===== Record excerpts =====
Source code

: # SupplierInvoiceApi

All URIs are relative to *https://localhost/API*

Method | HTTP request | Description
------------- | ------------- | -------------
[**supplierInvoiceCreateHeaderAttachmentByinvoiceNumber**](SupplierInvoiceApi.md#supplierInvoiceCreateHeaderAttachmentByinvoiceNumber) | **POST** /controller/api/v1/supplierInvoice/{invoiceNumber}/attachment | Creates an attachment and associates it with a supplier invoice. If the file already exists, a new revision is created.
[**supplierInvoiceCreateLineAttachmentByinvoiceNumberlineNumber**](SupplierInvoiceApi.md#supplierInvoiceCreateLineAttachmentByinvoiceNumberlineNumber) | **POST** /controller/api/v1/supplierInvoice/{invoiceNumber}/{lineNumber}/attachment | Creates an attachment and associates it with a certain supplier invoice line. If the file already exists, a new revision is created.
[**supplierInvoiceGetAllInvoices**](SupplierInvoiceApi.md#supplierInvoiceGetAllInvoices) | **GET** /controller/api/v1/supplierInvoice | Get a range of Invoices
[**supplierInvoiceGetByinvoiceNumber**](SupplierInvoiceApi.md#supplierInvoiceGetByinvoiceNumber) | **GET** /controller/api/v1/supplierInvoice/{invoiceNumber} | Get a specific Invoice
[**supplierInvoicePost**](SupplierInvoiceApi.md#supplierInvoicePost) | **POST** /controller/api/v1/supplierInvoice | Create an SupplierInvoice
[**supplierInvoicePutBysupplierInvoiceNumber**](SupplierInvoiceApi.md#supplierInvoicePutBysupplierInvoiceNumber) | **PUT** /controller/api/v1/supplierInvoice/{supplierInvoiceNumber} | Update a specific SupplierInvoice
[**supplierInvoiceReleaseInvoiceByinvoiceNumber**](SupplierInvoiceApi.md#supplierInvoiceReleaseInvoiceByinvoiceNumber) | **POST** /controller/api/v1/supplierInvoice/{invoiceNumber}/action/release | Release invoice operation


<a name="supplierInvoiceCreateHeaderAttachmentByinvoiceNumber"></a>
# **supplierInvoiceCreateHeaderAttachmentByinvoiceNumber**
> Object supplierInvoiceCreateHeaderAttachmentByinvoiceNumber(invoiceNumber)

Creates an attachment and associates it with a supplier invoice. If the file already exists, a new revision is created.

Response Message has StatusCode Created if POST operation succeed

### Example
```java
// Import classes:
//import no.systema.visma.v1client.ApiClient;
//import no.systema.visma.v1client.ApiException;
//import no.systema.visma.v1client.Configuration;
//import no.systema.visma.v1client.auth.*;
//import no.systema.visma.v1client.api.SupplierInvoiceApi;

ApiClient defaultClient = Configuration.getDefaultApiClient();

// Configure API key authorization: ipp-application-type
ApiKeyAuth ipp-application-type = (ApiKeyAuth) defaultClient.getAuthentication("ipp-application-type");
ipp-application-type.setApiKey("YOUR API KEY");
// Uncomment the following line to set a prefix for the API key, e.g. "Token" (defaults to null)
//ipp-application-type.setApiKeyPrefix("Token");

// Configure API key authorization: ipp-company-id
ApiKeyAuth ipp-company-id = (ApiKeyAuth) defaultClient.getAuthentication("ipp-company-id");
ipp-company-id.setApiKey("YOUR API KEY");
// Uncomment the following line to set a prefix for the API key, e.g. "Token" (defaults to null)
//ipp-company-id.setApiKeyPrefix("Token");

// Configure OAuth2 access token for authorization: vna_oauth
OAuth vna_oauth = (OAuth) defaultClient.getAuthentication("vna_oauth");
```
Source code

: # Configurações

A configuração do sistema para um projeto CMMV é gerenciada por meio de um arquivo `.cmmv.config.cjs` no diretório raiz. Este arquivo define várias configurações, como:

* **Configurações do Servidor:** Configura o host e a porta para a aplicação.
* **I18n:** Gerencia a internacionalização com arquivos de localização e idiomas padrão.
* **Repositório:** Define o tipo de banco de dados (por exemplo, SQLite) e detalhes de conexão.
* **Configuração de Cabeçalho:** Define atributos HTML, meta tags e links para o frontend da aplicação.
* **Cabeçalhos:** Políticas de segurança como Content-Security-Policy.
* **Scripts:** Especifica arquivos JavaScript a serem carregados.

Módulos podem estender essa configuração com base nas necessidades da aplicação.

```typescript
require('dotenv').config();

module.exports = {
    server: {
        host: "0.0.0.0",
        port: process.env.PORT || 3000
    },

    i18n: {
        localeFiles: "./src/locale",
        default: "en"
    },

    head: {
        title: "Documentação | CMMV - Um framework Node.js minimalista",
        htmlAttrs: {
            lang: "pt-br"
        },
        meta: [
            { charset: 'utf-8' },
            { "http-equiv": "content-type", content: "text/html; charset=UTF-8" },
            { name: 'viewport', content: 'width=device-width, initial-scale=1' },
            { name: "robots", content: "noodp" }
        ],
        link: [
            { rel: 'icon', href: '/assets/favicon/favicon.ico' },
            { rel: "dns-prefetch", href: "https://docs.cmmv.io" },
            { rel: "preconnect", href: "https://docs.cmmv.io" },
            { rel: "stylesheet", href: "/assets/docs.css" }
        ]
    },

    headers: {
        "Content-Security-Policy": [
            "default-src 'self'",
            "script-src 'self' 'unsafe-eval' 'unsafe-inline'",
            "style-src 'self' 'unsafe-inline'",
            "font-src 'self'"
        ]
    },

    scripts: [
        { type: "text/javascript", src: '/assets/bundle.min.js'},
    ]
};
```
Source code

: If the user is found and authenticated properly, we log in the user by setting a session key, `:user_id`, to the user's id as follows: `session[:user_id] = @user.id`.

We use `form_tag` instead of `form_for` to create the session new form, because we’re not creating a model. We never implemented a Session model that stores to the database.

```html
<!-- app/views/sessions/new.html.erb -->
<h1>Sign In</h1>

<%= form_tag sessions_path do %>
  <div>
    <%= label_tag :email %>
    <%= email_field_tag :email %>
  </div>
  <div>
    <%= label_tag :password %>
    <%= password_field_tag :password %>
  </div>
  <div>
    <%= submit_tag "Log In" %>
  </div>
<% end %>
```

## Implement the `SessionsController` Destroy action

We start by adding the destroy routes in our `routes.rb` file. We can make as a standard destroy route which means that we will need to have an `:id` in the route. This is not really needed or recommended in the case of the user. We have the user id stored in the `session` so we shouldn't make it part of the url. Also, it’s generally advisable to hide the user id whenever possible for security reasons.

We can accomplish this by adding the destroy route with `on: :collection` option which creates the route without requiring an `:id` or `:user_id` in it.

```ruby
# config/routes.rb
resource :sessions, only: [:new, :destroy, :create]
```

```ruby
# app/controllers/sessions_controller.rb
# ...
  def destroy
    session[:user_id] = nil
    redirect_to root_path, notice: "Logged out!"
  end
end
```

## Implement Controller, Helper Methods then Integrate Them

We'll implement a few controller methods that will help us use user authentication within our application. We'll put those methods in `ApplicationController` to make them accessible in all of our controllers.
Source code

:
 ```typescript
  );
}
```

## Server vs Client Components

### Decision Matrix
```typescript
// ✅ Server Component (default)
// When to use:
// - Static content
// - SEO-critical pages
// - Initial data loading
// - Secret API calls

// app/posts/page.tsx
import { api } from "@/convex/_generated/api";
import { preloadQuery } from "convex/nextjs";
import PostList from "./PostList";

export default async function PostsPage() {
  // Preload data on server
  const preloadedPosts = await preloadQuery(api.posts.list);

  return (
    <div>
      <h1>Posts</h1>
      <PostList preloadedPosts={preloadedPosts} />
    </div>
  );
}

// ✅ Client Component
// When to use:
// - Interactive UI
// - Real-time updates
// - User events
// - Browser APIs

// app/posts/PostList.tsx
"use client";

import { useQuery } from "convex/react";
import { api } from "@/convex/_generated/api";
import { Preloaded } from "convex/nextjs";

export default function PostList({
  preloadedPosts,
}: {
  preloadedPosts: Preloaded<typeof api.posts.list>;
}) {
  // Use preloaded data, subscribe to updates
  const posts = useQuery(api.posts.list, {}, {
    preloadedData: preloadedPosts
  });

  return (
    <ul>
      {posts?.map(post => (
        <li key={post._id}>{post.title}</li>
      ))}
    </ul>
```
=====
**Problem details:** Look through the records above and please copy every line in which the string "function" occurs.

**Exercise output:**
export default async function PostsPage() {
export default function PostList({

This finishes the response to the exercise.